With residential property alone currently making up more than 58 percent of nonfinancial assets, the study predicts that home ownership will remain a pillar. Nonfinancial assets overall are projected to grow from about $52 trillion in 2015 to nearly $77 trillion by 2030, a compound annual growth rate of 2.7 percent. Home prices may remain somewhat subdued as a result of slowing population growth potentially causing supply to exceed demand.
US household debt is projected to grow at a slower pace than assets, from $14.4 trillion in 2015 to over $20.5 trillion in 2030, a compound annual growth rate of 2.4 percent, which will reduce the debt-to-asset ratio of American households from 17 percent in 2015 to 14.6 percent in 2030.

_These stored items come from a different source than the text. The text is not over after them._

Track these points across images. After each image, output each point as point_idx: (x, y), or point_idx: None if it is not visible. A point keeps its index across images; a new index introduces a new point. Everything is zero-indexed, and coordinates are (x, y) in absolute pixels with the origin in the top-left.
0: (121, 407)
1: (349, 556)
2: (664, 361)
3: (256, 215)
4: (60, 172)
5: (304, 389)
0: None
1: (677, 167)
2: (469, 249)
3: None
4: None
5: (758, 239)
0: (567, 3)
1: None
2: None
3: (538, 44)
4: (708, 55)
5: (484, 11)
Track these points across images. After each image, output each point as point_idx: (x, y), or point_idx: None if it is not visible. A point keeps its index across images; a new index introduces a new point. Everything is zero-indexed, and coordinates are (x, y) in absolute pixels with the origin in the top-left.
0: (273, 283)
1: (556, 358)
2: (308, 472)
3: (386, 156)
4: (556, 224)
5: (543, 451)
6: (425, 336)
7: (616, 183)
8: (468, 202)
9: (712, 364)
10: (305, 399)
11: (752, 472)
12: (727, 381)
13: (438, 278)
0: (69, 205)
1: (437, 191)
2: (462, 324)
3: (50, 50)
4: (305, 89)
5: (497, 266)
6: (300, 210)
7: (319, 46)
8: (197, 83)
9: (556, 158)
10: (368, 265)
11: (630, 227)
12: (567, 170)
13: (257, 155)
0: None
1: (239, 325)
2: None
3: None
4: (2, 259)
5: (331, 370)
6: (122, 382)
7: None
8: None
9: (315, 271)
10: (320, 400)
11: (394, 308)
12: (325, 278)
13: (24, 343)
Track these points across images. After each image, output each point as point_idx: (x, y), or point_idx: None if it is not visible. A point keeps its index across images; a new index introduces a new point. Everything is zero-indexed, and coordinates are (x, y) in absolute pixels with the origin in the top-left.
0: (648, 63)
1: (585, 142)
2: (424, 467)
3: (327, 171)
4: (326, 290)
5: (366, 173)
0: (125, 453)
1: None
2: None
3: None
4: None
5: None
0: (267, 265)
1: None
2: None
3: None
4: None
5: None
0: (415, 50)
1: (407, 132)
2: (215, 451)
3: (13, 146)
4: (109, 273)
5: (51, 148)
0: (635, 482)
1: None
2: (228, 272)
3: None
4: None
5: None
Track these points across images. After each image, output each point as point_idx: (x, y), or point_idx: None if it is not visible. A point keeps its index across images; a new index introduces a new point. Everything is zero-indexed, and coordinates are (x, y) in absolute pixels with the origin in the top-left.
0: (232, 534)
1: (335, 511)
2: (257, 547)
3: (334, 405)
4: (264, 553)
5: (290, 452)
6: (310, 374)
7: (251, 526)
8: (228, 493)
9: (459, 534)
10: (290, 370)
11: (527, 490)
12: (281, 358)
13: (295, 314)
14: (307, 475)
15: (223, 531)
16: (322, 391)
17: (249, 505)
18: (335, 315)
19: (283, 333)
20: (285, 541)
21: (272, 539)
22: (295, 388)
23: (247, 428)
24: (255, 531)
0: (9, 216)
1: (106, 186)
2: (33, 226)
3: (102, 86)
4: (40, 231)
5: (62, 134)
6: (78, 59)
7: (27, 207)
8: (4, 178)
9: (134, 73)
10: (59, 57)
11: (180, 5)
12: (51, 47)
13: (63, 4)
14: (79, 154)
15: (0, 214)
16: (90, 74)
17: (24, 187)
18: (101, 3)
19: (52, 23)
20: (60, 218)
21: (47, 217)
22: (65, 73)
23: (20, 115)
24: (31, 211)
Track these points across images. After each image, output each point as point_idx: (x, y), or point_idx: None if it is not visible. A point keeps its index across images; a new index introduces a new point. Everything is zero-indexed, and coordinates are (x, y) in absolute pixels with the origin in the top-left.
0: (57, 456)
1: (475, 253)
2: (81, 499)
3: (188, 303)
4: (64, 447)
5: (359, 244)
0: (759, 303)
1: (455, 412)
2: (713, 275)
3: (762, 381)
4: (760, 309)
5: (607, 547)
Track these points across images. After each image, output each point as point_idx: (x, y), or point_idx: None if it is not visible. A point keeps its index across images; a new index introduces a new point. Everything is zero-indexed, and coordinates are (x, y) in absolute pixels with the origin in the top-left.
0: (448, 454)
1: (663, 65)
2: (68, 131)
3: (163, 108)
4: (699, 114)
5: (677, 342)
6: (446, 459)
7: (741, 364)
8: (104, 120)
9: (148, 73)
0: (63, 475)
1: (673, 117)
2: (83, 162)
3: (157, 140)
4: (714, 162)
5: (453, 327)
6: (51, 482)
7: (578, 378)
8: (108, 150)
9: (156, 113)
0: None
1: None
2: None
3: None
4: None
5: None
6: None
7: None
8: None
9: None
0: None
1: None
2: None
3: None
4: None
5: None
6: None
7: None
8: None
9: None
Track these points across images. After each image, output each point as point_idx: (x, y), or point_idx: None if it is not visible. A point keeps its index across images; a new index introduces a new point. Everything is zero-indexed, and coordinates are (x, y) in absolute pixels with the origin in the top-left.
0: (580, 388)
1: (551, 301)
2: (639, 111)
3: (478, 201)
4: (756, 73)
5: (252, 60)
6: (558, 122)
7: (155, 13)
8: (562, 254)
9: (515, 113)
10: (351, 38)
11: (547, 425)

Baby Boomers’ debt, currently estimated at $6.1 trillion, is projected to peak within the next few years and then steadily decrease, reaching $5.3 trillion by 2030. Generation X and Millennials, on the other hand, will experience a steep increase in debt, 4.3 percent and 6.5 percent, respectively, in the same period. Nevertheless, their debt-to-asset ratios will drop. Increasing income and savings will enable them to acquire new assets to outstrip their growing debt. That being said, student debt will weigh on a significant number of Millennial and Generation X households. This debt load may negatively affect retirement savings.
Between today and 2030, nearly $24 trillion will be transferred in bequests (after taxes and charitable giving), reflecting spousal, inter-, and intra-generational wealth transfers.
Takeaway: The Silent Generation controls nearly $24 trillion in wealth today and are largely the ones who will be making the aforementioned bequests between now and 2030. Reinforcing your relationship with these clients by tailoring products and services to assist in this inevitable transfer, as well as attempting to engage with any potential heirs, are both imperative for advisors who want to keep these assets under their management.
Net household wealth in 2030 could be as low as $108 trillion or as high as $124 trillion, depending on the long-term performance of the U.S. economy. The varying savings and consumer spending behaviors represented in the above scenarios will also meaningfully affect the relative performance of asset classes.